Liste alle geografischen Eigennamen von Ländern, Regionen und Städten auf, die im Text zum Konflikt um Berg-Karabach vorkommen. Nenne jeden Namen einmal, in der Reihenfolge seines ersten Auftretens.

| VORLIEGENDER TEXT |

************

Aserbaidshan droht mit einer Anti-Terror-Operation in Berg-Karabach, Armenien und die Separatisten versprechen eine »adäquate Antwort«. Da Journalisten von beiden Regierungen an sehr kurzer Leine geführt werden, ist derartiges Säbelrasseln ohne Auflassung von ganz oben undenkbar. Ebenso die Kenntnis brisanter Details. Zeitungen in Jerewan wie in Baku berichten, die jeweilige Diaspora sammle bereits Geld für Waffenkäufe und wolle bei Bedarf 150 000 bis 200 000 Freiwillige und Söldner in den Krieg schicken. Ein paar hundert Legionäre sind nach Erkenntnissen der »Nesawissimaja« bereits in der Krisenregion.

************

(Personenfotos mit Keypoints)
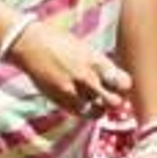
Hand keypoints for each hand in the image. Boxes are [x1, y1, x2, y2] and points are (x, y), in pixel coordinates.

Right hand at [8, 20, 130, 117]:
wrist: (32, 45)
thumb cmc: (61, 44)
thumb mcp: (87, 50)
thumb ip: (101, 65)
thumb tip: (115, 79)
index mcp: (97, 61)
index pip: (124, 83)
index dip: (125, 88)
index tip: (121, 87)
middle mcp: (87, 77)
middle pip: (114, 101)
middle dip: (116, 102)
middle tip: (112, 98)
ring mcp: (72, 90)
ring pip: (97, 111)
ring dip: (101, 109)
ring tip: (98, 103)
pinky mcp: (58, 99)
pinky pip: (79, 113)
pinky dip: (85, 112)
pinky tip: (84, 104)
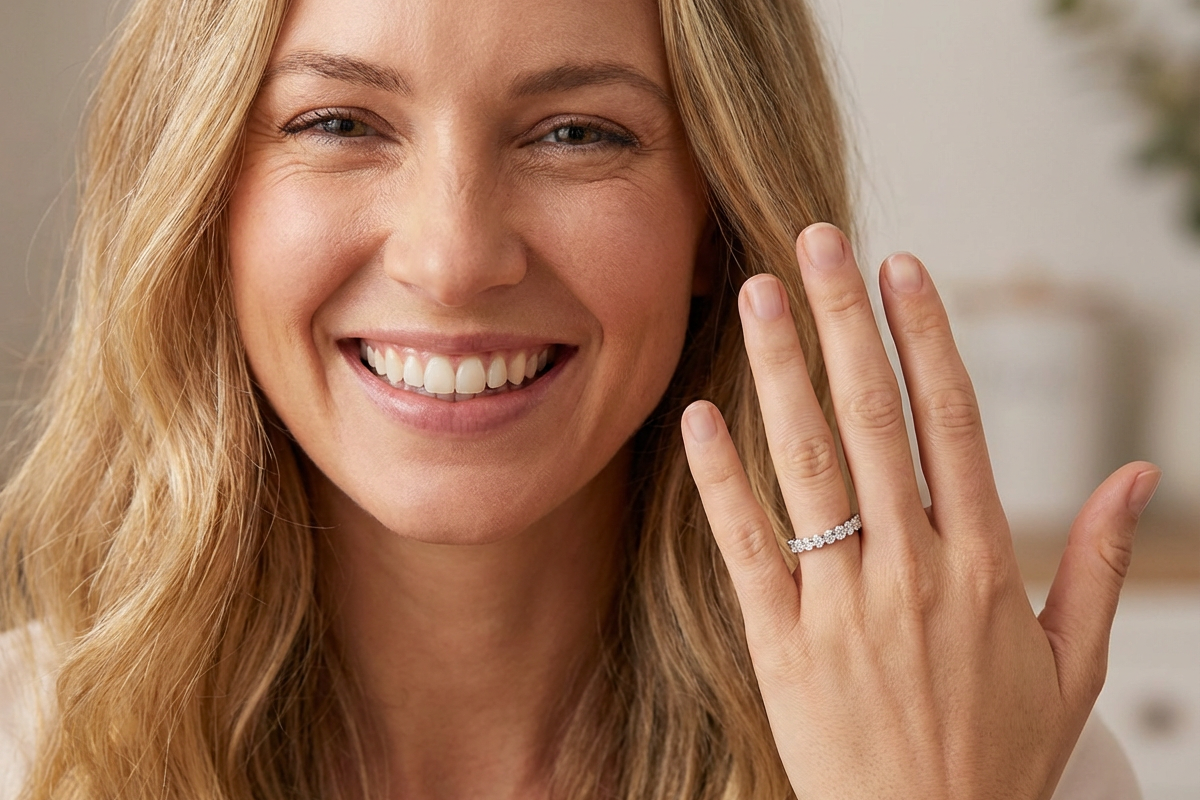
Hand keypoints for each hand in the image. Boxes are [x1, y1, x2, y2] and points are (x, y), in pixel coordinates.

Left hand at [680, 223, 1160, 799]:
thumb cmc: (999, 755)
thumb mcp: (1076, 665)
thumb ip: (1104, 564)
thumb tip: (1140, 476)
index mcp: (985, 562)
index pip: (952, 419)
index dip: (924, 334)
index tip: (899, 267)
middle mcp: (912, 567)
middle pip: (873, 417)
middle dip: (842, 320)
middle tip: (815, 239)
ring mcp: (842, 603)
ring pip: (808, 464)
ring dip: (781, 372)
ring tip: (759, 294)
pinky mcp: (780, 644)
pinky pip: (747, 548)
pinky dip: (720, 480)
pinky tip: (698, 416)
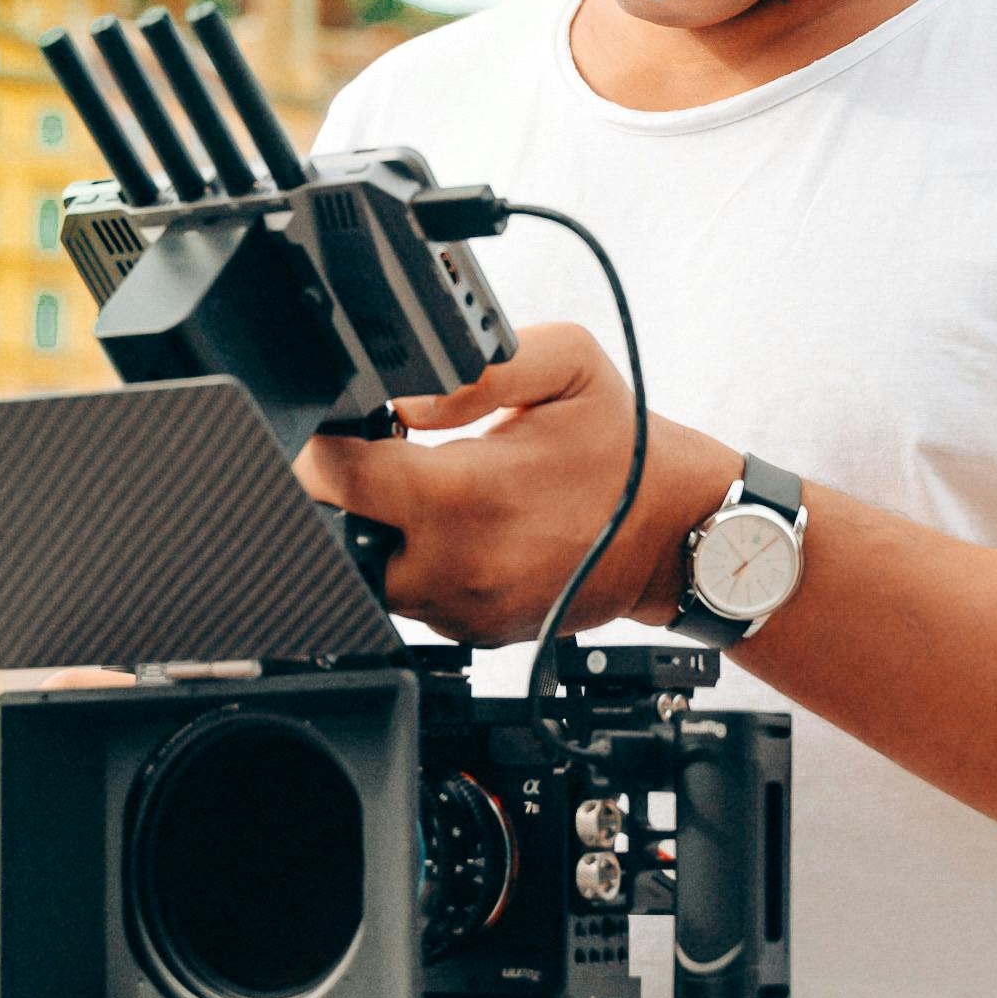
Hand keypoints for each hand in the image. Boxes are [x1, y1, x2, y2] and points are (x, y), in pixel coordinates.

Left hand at [297, 323, 735, 646]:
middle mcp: (456, 563)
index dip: (320, 446)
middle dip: (339, 495)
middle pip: (336, 536)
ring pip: (370, 574)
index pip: (337, 477)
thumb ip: (479, 364)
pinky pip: (411, 601)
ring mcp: (463, 608)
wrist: (676, 533)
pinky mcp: (473, 633)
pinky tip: (454, 528)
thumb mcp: (568, 365)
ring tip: (421, 490)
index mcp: (466, 492)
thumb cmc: (623, 447)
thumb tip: (403, 393)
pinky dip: (416, 564)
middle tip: (376, 457)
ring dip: (377, 532)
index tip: (337, 426)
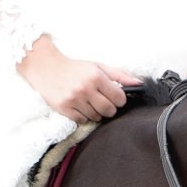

************

| AUSGABE |
Aserbaidshan, Berg-Karabach, Armenien, Jerewan, Baku